### EXERCISE TEXT
•••••


    Your plants honestly don’t look horrible. They are green and praying like young seedlings usually do before their first three sets of true leaves. One big thing people forget entirely about sometimes is the flow of air indirectly and also I like to directly place small to medium airflow towards the plants as long as it doesn’t seem too aggressive but only do this for a couple hours and sometimes a bit more. Builds strong stems and also doesn’t let the plant sit too wet to where they’ll get root rot.

    Hope this helps. Happy growing and I hope it gets better for you perspectively.
    Hope to maybe see some updates as well.

  7. Panders-Layton

    What’s the drainage situation with those cells?

  8. Crowed those little plants are mostly likely fighting for resources

  9. CobblerHot969

    Correct me if I am wrong, 5000 Lux is 115 umol/s/m2, I have experience with this setting and find it is slow (cannot get 3 pair of true leaf in a month) but generally do not cause leggy seedling. I use photone and PPFD as measurement for light, the optimal condition is around 250 umol/s/m2. 300 for those dark foliage to change colour. I cannot see anything wrong with your temperature, the change of soil as long it has nutrients it should speed up compared to an inert medium. I do noticed many of your cotyledons are pointing up as though the light intensity can be increased further. Can you shift your light lower, take the tallest plant as 250 umol/s/m2 (converter showed me 10870 lux)

    The cotyledons should spread out like this in a day if your intensity is optimal.

    https://preview.redd.it/69jc35k8xfme1.jpeg?width=4080&format=pjpg&auto=webp&s=81a00544264522b716176e2866984209f6153bae

  10. sugguhmilk

    Patience is your friend with pepper seedlings. The ocean forest should have plenty of food sources, so I wouldn’t be in any rush to feed. Keep an eye out for fungus gnats, use a small sticky trap or two near soil for monitoring. Those buggers can slow the process for smaller seedlings because their larve love to munch root hairs and newer developing roots. As far as adjusting the light, we’d need a measurement of par value rather than lux. Par is used to measure the amount of light available for photosynthesis while lux just measures how much light reaches a surface. With plants, the light color or wavelength and spectrum are more important than the amount of visible light. What type of light are you running?

  11. i had planted 2 types of seeds, 1 set from wild(from a 1cm ripe fruit,not sure whats the variety) and another set I got from a chili farm (long chili). The seeds from the farm grows very fast now its 3inches tall in a month with a set of leaves,while the one from the wild still 1inch with only the cotyledons..all in same soil

  12. My best results with growing peppers was with a bag of potting mix thrown into a Rubbermaid container with a CFL bulb left on 24/7.

•••••

### RECORD EXCERPTS
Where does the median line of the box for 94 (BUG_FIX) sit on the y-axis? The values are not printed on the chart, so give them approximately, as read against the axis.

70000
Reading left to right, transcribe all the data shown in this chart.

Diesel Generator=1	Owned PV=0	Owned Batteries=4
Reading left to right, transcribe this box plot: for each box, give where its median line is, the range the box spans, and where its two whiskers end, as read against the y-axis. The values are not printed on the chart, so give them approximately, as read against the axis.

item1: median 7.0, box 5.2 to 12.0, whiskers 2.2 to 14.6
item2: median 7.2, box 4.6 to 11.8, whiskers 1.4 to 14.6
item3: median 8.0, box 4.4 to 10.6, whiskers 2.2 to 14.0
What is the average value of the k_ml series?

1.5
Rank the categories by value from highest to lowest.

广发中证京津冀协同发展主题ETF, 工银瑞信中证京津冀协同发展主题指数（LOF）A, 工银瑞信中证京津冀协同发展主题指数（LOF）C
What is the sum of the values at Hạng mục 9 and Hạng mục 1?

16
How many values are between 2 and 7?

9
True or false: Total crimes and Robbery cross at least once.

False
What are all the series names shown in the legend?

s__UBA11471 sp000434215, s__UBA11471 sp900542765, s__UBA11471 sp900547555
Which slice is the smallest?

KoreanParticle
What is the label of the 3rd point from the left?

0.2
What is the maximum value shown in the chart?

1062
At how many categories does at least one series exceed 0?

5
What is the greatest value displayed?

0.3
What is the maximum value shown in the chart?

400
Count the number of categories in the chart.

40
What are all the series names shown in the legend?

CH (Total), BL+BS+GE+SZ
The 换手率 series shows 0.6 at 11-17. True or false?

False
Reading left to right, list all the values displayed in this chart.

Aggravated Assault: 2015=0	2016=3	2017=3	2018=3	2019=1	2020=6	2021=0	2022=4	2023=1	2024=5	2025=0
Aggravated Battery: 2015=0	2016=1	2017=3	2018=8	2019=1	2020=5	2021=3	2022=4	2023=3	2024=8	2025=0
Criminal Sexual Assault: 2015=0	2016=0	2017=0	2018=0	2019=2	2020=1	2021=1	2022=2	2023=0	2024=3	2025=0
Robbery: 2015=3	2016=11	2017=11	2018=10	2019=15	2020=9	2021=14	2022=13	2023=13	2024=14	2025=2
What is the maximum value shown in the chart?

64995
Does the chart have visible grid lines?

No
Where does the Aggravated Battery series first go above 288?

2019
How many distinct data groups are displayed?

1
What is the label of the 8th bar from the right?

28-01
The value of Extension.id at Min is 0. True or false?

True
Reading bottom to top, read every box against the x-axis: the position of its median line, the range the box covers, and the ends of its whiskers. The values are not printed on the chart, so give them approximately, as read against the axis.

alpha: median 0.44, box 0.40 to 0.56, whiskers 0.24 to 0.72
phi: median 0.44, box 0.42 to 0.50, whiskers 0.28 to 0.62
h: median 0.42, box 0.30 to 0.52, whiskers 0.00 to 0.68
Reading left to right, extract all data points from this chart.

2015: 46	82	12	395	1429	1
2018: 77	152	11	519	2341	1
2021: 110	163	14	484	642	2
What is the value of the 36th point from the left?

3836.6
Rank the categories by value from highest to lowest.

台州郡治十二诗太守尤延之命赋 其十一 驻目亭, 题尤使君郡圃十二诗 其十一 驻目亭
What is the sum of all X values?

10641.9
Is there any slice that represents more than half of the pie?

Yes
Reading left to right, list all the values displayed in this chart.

•••••

### WHAT IS BEING ASKED
According to the seedling discussion, what does PAR measure?

### PROBLEM SOLUTION
PAR measures the amount of light available for photosynthesis.